The opal is a gem difficult to describe in words. No two opals look alike: in fact, one stone can appear changed in different light.

It is the fire, or flashes of color, that are distinctive. Black opal, the most precious, has a dark body color, sometimes dark blue, dark green to grey, with bright flashes of color within. White opals have a light body color interspersed with fire.

Opals can be enhanced by creating what are known as doublets or triplets. A doublet consists of an opal with a backing of darker stone cemented to the back, providing greater strength and contrast. Triplets are made by sandwiching a slice of opal between the darker backing and a clear quartz cap. This is done to give greater depth to the stone, and protect its rather soft and brittle surface. Unmounted doublets and triplets can be easily identified by viewing from the side.



Opals also occur in different patterns: in the harlequin pattern the fire appears to be a series of squares; the pattern of “broad flashes” is streaked with fire in a manner similar to the Aurora Borealis, though somewhat less subtle.

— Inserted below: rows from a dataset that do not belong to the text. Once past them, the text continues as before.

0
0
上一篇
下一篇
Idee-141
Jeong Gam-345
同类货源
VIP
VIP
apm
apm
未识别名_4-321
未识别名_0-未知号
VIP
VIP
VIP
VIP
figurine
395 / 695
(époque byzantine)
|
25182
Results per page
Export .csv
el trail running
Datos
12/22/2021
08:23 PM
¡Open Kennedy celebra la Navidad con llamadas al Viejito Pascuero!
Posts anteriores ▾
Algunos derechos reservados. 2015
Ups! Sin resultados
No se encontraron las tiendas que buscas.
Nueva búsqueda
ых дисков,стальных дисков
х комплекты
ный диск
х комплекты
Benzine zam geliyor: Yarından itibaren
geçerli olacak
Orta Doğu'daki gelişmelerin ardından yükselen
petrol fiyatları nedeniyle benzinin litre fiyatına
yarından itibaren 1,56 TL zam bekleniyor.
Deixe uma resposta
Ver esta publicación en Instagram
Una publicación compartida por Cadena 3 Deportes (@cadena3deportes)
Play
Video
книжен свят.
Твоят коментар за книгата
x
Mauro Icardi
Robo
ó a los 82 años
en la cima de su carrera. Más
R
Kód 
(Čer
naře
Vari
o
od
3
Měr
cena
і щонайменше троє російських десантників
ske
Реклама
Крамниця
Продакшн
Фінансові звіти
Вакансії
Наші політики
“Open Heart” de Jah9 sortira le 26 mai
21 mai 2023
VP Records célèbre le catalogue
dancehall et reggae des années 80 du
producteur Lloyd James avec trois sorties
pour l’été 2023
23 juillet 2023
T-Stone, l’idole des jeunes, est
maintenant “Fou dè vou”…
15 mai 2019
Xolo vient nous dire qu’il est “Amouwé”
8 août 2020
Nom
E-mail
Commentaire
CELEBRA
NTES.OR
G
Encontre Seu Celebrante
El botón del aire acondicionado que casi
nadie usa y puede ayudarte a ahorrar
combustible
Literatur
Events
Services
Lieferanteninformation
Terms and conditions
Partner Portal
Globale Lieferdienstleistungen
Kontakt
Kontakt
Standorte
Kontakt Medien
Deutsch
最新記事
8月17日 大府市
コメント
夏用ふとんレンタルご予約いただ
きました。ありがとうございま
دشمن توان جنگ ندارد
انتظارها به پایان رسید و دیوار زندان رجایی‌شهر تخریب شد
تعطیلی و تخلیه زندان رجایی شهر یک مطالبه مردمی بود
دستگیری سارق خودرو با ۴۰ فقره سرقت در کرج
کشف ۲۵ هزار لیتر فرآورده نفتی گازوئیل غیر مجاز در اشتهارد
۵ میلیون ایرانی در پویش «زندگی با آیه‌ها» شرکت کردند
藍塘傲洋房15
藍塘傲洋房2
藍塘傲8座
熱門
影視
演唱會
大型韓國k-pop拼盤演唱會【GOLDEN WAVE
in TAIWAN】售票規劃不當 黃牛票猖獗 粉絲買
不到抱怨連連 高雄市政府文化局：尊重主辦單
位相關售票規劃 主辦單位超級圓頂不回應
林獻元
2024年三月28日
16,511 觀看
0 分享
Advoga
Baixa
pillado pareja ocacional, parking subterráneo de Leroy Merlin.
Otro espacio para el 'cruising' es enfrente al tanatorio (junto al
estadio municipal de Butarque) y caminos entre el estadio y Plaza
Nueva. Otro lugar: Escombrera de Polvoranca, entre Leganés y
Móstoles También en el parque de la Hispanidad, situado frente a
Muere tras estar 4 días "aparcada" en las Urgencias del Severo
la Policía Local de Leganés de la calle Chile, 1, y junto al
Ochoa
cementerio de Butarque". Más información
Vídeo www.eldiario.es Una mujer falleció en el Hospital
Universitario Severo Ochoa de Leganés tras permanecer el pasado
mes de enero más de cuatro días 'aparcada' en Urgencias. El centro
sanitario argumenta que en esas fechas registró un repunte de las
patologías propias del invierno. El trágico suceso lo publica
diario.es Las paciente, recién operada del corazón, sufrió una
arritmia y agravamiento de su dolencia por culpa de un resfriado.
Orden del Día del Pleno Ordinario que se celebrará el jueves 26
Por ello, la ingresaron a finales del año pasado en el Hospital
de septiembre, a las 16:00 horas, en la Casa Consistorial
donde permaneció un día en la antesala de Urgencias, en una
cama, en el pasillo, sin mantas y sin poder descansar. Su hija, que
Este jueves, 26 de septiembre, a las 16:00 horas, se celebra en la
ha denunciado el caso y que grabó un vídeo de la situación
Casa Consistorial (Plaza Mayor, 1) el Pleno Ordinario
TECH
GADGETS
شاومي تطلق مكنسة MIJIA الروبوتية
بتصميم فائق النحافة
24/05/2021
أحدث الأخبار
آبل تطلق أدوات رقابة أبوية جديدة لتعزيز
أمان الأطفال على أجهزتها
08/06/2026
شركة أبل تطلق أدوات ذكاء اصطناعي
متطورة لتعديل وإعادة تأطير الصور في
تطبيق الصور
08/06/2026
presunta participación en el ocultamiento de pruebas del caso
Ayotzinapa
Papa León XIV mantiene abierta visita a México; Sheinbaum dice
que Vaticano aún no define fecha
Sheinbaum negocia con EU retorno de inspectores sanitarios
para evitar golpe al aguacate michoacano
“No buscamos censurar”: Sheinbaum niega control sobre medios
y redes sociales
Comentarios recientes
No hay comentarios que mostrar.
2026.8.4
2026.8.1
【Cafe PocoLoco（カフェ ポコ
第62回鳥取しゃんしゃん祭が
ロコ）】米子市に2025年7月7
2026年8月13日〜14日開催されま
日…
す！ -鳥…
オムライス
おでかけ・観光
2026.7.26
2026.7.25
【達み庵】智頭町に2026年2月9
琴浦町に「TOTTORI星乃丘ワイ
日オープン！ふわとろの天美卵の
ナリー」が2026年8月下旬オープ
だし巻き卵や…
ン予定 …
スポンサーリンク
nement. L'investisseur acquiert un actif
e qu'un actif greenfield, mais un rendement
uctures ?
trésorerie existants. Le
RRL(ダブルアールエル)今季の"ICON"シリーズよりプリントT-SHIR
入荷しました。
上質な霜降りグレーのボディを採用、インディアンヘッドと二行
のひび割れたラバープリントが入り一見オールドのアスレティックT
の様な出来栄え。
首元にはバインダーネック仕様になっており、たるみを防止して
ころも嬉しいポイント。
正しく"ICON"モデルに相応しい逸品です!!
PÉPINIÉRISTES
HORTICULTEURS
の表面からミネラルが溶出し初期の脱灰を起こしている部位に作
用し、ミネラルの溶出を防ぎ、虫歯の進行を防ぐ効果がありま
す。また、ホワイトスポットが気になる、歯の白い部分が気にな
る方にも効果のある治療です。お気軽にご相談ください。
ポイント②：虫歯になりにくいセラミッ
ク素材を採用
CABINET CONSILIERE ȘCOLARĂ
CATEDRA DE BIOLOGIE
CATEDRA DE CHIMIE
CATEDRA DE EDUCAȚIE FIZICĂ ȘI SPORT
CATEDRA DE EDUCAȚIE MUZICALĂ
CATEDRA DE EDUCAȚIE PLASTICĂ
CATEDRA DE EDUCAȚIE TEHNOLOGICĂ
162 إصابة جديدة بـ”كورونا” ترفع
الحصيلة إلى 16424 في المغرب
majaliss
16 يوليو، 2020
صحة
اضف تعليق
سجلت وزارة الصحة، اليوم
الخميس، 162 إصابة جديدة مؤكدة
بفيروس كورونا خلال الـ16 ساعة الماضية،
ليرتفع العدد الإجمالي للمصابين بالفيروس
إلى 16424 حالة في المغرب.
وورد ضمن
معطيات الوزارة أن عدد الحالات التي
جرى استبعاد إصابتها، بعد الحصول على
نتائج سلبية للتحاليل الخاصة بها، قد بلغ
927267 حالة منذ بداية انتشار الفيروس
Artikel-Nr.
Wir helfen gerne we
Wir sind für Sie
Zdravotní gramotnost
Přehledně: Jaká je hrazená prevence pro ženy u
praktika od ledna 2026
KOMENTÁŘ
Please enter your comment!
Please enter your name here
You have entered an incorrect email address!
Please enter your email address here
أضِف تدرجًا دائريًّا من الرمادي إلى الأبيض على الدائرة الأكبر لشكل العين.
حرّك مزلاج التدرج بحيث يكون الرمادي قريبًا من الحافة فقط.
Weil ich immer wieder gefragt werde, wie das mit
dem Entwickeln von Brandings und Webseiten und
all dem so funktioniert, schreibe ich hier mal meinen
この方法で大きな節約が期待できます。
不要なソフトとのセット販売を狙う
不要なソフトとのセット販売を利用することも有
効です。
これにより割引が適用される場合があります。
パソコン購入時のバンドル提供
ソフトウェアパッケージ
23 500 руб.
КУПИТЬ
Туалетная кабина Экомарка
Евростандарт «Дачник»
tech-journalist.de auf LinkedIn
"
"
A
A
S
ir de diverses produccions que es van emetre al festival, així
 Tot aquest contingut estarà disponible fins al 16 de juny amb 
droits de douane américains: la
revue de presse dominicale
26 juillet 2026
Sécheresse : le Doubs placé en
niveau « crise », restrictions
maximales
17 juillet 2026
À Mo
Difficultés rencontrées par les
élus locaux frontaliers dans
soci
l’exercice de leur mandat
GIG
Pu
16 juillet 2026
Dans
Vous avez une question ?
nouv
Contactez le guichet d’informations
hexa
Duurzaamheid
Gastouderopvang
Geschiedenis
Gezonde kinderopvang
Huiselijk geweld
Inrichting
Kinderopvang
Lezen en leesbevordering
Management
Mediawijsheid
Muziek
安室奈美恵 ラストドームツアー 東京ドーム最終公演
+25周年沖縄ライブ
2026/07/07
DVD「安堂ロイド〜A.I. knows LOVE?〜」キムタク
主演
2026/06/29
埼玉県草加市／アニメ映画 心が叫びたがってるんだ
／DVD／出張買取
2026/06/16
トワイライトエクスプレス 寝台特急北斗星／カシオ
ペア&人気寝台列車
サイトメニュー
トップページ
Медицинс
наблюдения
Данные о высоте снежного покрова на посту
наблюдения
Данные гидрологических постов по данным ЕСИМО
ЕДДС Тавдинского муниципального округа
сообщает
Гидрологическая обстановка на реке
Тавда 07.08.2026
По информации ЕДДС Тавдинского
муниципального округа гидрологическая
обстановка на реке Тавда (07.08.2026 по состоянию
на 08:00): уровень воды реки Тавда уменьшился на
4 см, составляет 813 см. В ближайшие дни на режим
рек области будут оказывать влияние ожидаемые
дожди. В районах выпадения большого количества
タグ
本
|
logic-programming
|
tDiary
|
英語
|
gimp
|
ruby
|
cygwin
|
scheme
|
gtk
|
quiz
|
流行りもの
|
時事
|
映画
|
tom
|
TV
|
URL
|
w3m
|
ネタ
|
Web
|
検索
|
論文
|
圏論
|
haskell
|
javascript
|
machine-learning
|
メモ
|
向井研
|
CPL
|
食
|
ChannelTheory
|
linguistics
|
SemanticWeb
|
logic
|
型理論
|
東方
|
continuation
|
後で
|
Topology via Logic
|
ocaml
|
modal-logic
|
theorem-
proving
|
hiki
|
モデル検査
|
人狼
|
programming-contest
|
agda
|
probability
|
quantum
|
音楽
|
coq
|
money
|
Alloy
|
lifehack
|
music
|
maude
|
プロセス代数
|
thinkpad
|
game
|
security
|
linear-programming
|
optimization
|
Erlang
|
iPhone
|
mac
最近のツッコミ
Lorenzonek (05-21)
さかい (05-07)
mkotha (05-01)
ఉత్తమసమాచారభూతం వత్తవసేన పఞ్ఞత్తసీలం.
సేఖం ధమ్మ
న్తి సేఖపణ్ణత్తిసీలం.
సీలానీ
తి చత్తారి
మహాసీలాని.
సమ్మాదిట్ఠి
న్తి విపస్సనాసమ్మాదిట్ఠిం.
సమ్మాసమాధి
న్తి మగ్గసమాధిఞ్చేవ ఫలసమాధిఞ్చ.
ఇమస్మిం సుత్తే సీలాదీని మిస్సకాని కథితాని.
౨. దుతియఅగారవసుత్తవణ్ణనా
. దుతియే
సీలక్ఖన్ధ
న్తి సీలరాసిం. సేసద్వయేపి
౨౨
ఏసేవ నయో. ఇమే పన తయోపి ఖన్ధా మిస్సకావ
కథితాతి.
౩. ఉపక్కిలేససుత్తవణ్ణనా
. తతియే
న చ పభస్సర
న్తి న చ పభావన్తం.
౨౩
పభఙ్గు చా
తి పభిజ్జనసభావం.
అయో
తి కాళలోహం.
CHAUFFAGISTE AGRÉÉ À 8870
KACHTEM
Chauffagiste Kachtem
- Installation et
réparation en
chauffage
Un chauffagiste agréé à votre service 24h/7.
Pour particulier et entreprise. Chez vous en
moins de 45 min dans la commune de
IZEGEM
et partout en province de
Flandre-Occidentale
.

The opal is one gem that must be treated with care. Opals are 5 to 6.5 on the Mohs scale of hardness, which means they are harder than pearls but softer than amethyst. So, they are soft enough to scratch and also brittle enough to chip. They should therefore be set in a style that will protect the stone or be worn as earrings or pendants, where they receive a minimum of punishment.

Heat and ultrasound cleaning should also be avoided. If however, it does happen that the surface is abraded through wear, the stone can be repolished.

Principal sources of this lovely stone are Australia, Mexico and Brazil. The availability is quite good, keeping the price competitive with other gemstones. It is also versatile, often appearing as cabochons, dome shapes, as plain or carved beads, or even as sculptures.